Antes de o ser em Portugal, o Natal vivido na cidade de Vaibhav e Hetal
Uma das recordações mais antigas de Vaibhav Shah envolve o Natal: “Lembro-me de estar na cidade velha de Ahmedabad e de os meus pais me dizerem para irmos ver o Pai Natal. Teria quatro ou cinco anos. Era um sítio com luzes muito coloridas”. A celebração cristã sempre fez parte da vida deste investigador de 44 anos: as decorações pelas ruas, as árvores de Natal, as estrelas a brilhar às varandas e as visitas às casas de amigos cristãos, com iguarias típicas à mistura: o bolo de ameixa ou o mewa laddu, com frutos secos.
À semelhança de outras latitudes da Índia, a cidade de oito milhões de habitantes reúne cristãos, muçulmanos, hindus e budistas, unidos por traços culturais comuns e pela língua gujarati, uma das 22 oficiais no país. “A Índia é um país laico, mas tem feriados públicos para as principais celebrações religiosas, entre elas: o Diwali, para os hindus, o Eid al-Fitr, para os muçulmanos, o Natal para os cristãos”, descreve.
Em Guimarães desde 2007, ano em que se vinculou à Universidade do Minho para realizar o doutoramento em inteligência artificial, Vaibhav encontrou um Natal com mais alegria nas casas cristãs. Em Ahmedabad, os seus amigos cristãos expunham em destaque a imagem de Cristo crucificado. Em Portugal, sobressaem as luzes às varandas. E igrejas como a de Nossa Senhora de Oliveira, com o órgão que tanto aprecia, transmitem “uma boa energia”.
Desde que chegou ao país, nunca esteve só na transição de 24 para 25 de dezembro. Está, portanto, muito grato. “No meu primeiro Natal cá, o meu vizinho de apartamento convidou-me para ir à casa da tia dele, em Famalicão.
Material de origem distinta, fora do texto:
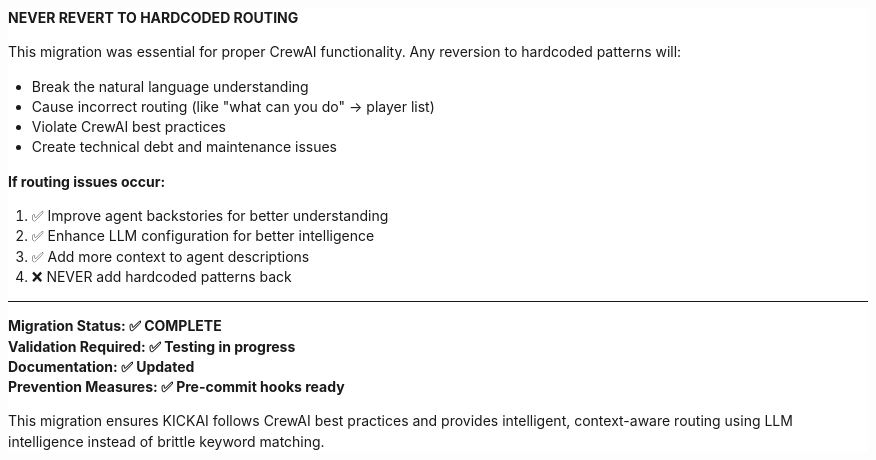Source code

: **NEVER REVERT TO HARDCODED ROUTING**

This migration was essential for proper CrewAI functionality. Any reversion to hardcoded patterns will:
- Break the natural language understanding
- Cause incorrect routing (like "what can you do" → player list)
- Violate CrewAI best practices
- Create technical debt and maintenance issues

**If routing issues occur:**
1. ✅ Improve agent backstories for better understanding
2. ✅ Enhance LLM configuration for better intelligence
3. ✅ Add more context to agent descriptions
4. ❌ NEVER add hardcoded patterns back

---

**Migration Status: ✅ COMPLETE**  
**Validation Required: ✅ Testing in progress**  
**Documentation: ✅ Updated**  
**Prevention Measures: ✅ Pre-commit hooks ready**

This migration ensures KICKAI follows CrewAI best practices and provides intelligent, context-aware routing using LLM intelligence instead of brittle keyword matching.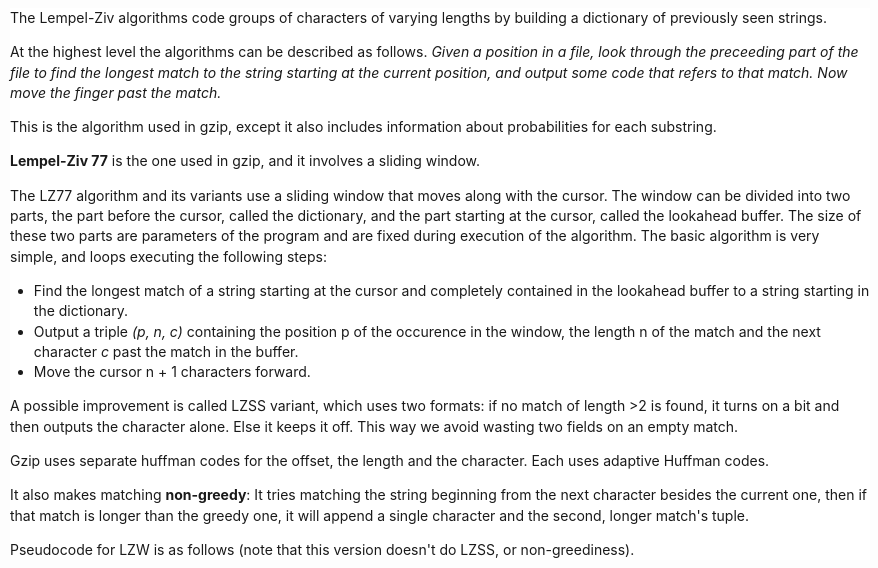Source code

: The Lempel-Ziv algorithms code groups of characters of varying lengths by building a dictionary of previously seen strings.

At the highest level the algorithms can be described as follows. *Given a position in a file,
look through the preceeding part of the file to find the longest match to the string starting at the
current position, and output some code that refers to that match. Now move the finger past the
match.*

This is the algorithm used in gzip, except it also includes information about probabilities for each substring.

**Lempel-Ziv 77** is the one used in gzip, and it involves a sliding window.

The LZ77 algorithm and its variants use a sliding window that moves along with the cursor. The
window can be divided into two parts, the part before the cursor, called the dictionary, and the part
starting at the cursor, called the lookahead buffer. The size of these two parts are parameters of the
program and are fixed during execution of the algorithm. The basic algorithm is very simple, and
loops executing the following steps:

- Find the longest match of a string starting at the cursor and completely contained in the lookahead buffer to a string starting in the dictionary.
- Output a triple *(p, n, c)* containing the position p of the occurence in the window, the length
n of the match and the next character *c* past the match in the buffer.
- Move the cursor n + 1 characters forward.

A possible improvement is called LZSS variant, which uses two formats: if no match of length >2 is found, it turns on a bit and then outputs the character alone. Else it keeps it off. This way we avoid wasting two fields on an empty match.

Gzip uses separate huffman codes for the offset, the length and the character. Each uses adaptive Huffman codes.

It also makes matching **non-greedy**: It tries matching the string beginning from the next character besides the current one, then if that match is longer than the greedy one, it will append a single character and the second, longer match's tuple. 

Pseudocode for LZW is as follows (note that this version doesn't do LZSS, or non-greediness).
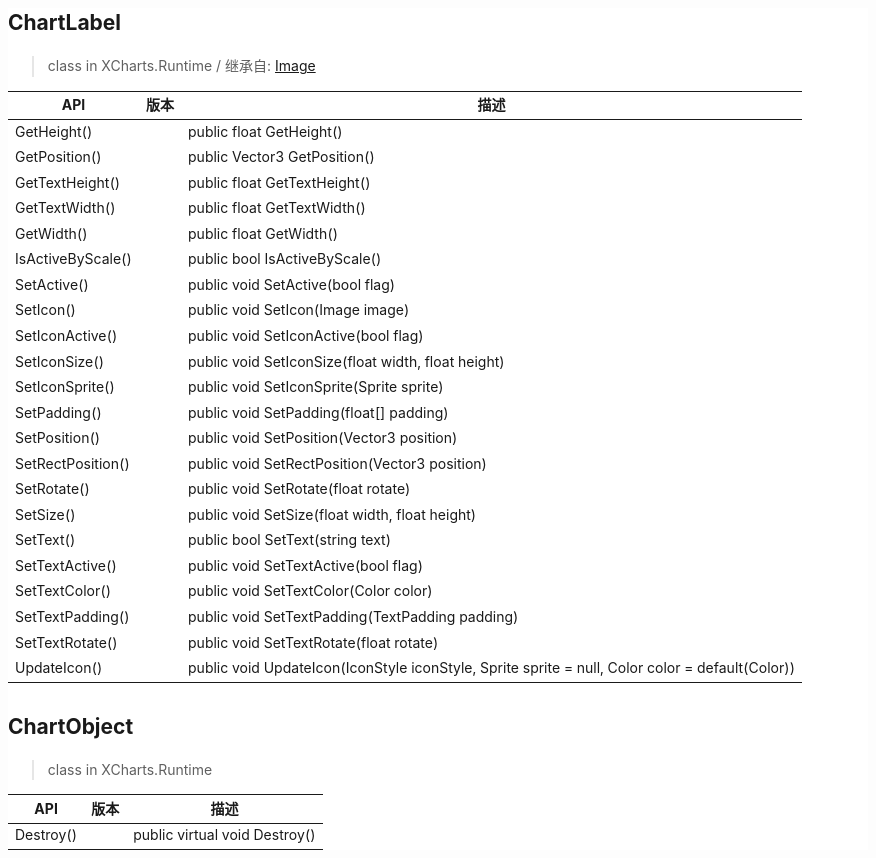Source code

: ## ChartLabel

> class in XCharts.Runtime / 继承自: [Image](https://docs.unity3d.com/ScriptReference/30_search.html?q=image)


|API|版本|描述|
|--|--|--|
|GetHeight()||public float GetHeight()|
|GetPosition()||public Vector3 GetPosition()|
|GetTextHeight()||public float GetTextHeight()|
|GetTextWidth()||public float GetTextWidth()|
|GetWidth()||public float GetWidth()|
|IsActiveByScale()||public bool IsActiveByScale()|
|SetActive()||public void SetActive(bool flag)|
|SetIcon()||public void SetIcon(Image image)|
|SetIconActive()||public void SetIconActive(bool flag)|
|SetIconSize()||public void SetIconSize(float width, float height)|
|SetIconSprite()||public void SetIconSprite(Sprite sprite)|
|SetPadding()||public void SetPadding(float[] padding)|
|SetPosition()||public void SetPosition(Vector3 position)|
|SetRectPosition()||public void SetRectPosition(Vector3 position)|
|SetRotate()||public void SetRotate(float rotate)|
|SetSize()||public void SetSize(float width, float height)|
|SetText()||public bool SetText(string text)|
|SetTextActive()||public void SetTextActive(bool flag)|
|SetTextColor()||public void SetTextColor(Color color)|
|SetTextPadding()||public void SetTextPadding(TextPadding padding)|
|SetTextRotate()||public void SetTextRotate(float rotate)|
|UpdateIcon()||public void UpdateIcon(IconStyle iconStyle, Sprite sprite = null, Color color = default(Color))|

## ChartObject

> class in XCharts.Runtime


|API|版本|描述|
|--|--|--|
|Destroy()||public virtual void Destroy()|
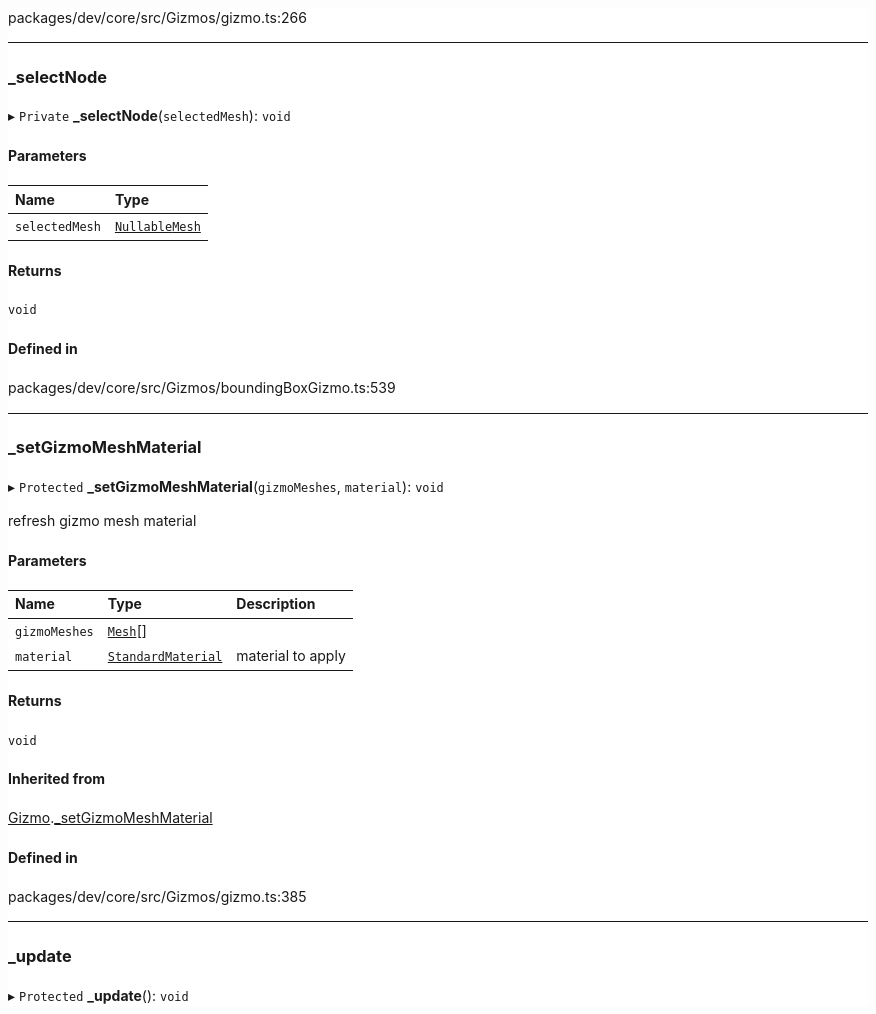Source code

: packages/dev/core/src/Gizmos/gizmo.ts:266

___

### \_selectNode

▸ `Private` **_selectNode**(`selectedMesh`): `void`

#### Parameters

| Name | Type |
| :------ | :------ |
| `selectedMesh` | [`Nullable`](../modules.md#nullable)[`Mesh`](Mesh.md) |

#### Returns

`void`

#### Defined in

packages/dev/core/src/Gizmos/boundingBoxGizmo.ts:539

___

### \_setGizmoMeshMaterial

▸ `Protected` **_setGizmoMeshMaterial**(`gizmoMeshes`, `material`): `void`

refresh gizmo mesh material

#### Parameters

| Name | Type | Description |
| :------ | :------ | :------ |
| `gizmoMeshes` | [`Mesh`](Mesh.md)[] |  |
| `material` | [`StandardMaterial`](StandardMaterial.md) | material to apply |

#### Returns

`void`

#### Inherited from

[Gizmo](Gizmo.md).[_setGizmoMeshMaterial](Gizmo.md#_setgizmomeshmaterial)

#### Defined in

packages/dev/core/src/Gizmos/gizmo.ts:385

___

### \_update

▸ `Protected` **_update**(): `void`
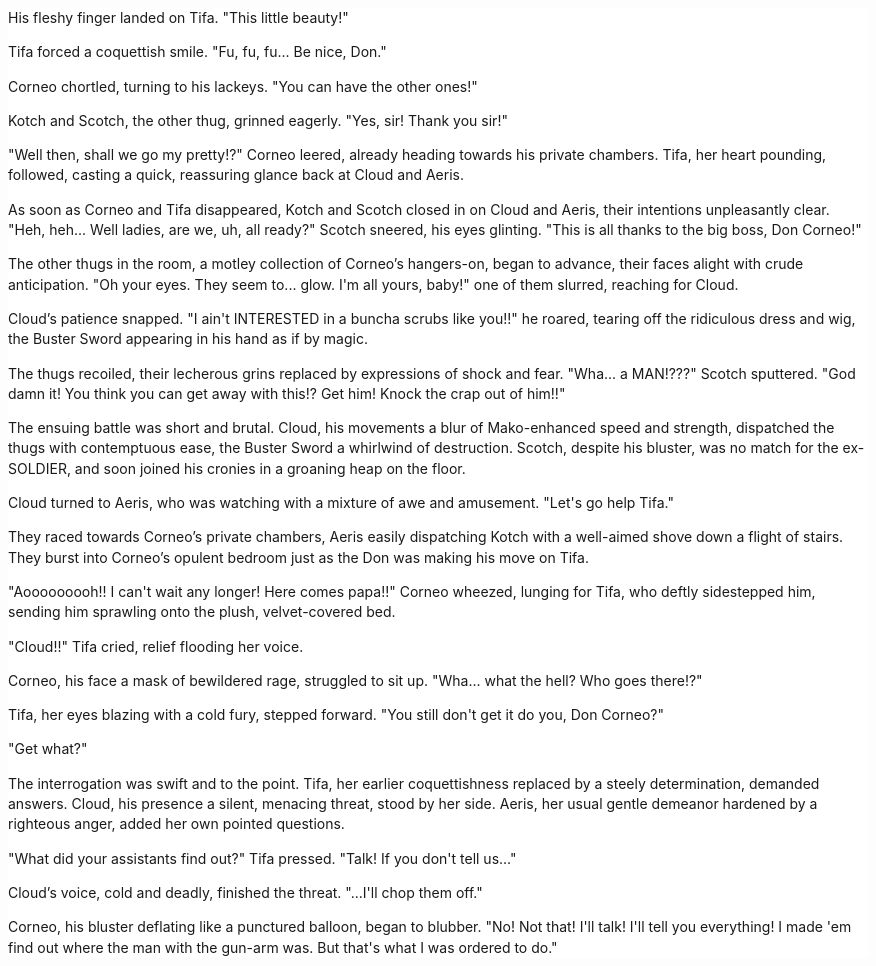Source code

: His fleshy finger landed on Tifa. "This little beauty!"

Tifa forced a coquettish smile. "Fu, fu, fu... Be nice, Don."

Corneo chortled, turning to his lackeys. "You can have the other ones!"

Kotch and Scotch, the other thug, grinned eagerly. "Yes, sir! Thank you sir!"

"Well then, shall we go my pretty!?" Corneo leered, already heading towards his private chambers. Tifa, her heart pounding, followed, casting a quick, reassuring glance back at Cloud and Aeris.

As soon as Corneo and Tifa disappeared, Kotch and Scotch closed in on Cloud and Aeris, their intentions unpleasantly clear. "Heh, heh... Well ladies, are we, uh, all ready?" Scotch sneered, his eyes glinting. "This is all thanks to the big boss, Don Corneo!"

The other thugs in the room, a motley collection of Corneo’s hangers-on, began to advance, their faces alight with crude anticipation. "Oh your eyes. They seem to... glow. I'm all yours, baby!" one of them slurred, reaching for Cloud.

Cloud’s patience snapped. "I ain't INTERESTED in a buncha scrubs like you!!" he roared, tearing off the ridiculous dress and wig, the Buster Sword appearing in his hand as if by magic.

The thugs recoiled, their lecherous grins replaced by expressions of shock and fear. "Wha... a MAN!???" Scotch sputtered. "God damn it! You think you can get away with this!? Get him! Knock the crap out of him!!"

The ensuing battle was short and brutal. Cloud, his movements a blur of Mako-enhanced speed and strength, dispatched the thugs with contemptuous ease, the Buster Sword a whirlwind of destruction. Scotch, despite his bluster, was no match for the ex-SOLDIER, and soon joined his cronies in a groaning heap on the floor.

Cloud turned to Aeris, who was watching with a mixture of awe and amusement. "Let's go help Tifa."

They raced towards Corneo’s private chambers, Aeris easily dispatching Kotch with a well-aimed shove down a flight of stairs. They burst into Corneo’s opulent bedroom just as the Don was making his move on Tifa.

"Aooooooooh!! I can't wait any longer! Here comes papa!!" Corneo wheezed, lunging for Tifa, who deftly sidestepped him, sending him sprawling onto the plush, velvet-covered bed.

"Cloud!!" Tifa cried, relief flooding her voice.

Corneo, his face a mask of bewildered rage, struggled to sit up. "Wha... what the hell? Who goes there!?"

Tifa, her eyes blazing with a cold fury, stepped forward. "You still don't get it do you, Don Corneo?"

"Get what?"

The interrogation was swift and to the point. Tifa, her earlier coquettishness replaced by a steely determination, demanded answers. Cloud, his presence a silent, menacing threat, stood by her side. Aeris, her usual gentle demeanor hardened by a righteous anger, added her own pointed questions.

"What did your assistants find out?" Tifa pressed. "Talk! If you don't tell us..."

Cloud’s voice, cold and deadly, finished the threat. "...I'll chop them off."

Corneo, his bluster deflating like a punctured balloon, began to blubber. "No! Not that! I'll talk! I'll tell you everything! I made 'em find out where the man with the gun-arm was. But that's what I was ordered to do."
Sou vegetariano, mas experimentei bacalhau para respeitar a tradição. Não gostei muito. Comi as batatas e as couves”, ri-se. Desde então, foi sempre recebido “com muito carinho” no Natal e em demais festividades, por amigos que já considera a “sua família portuguesa”.
Em 2018, de volta à sua terra, Vaibhav conheceu a esposa, Hetal. Também ela conhecia bem as celebrações de Natal: “Tenho uma amiga muito próxima que é cristã. Costumava ir com ela à igreja e via como as pessoas celebravam o Natal”, recorda. Hetal mudou-se para Portugal em 2019 e, no início, sentiu-se quase alienígena, perante as diferenças culturais e de escala. A atenção das pessoas com que se foi cruzando em Guimarães mitigou a falta do barulho a que estava habituada. “Têm-me feito sentir como se estivesse em casa.
Uma das razões para nos mantermos por cá é essa”, realça. Em Portugal, não há dezembro sem Natal, daí não sentirem tanta falta de passar esta quadra em Ahmedabad. Já a ausência do Diwali, festividade maior da Índia, repleta de luzes por cinco a sete dias, entre outubro e novembro, faz-se sentir no casal que segue o vaishnavismo, uma das linhagens espirituais da cultura hindu.
“Temos uma grande conexão familiar com o Diwali, mas aqui passa despercebido”, confessam. Ainda assim, regressaram à cidade que os viu crescer em dezembro de 2021. Foi a oportunidade para Vaibhav evocar a memória que o acompanha desde criança. “Fui Pai Natal para a nossa sobrinha”, diz.
No fundo, afirmaram a ligação entre Portugal e o Guzerate, vincada em inúmeras palavras comuns às duas línguas nativas: chave, pão, padre. E, claro está, Natal.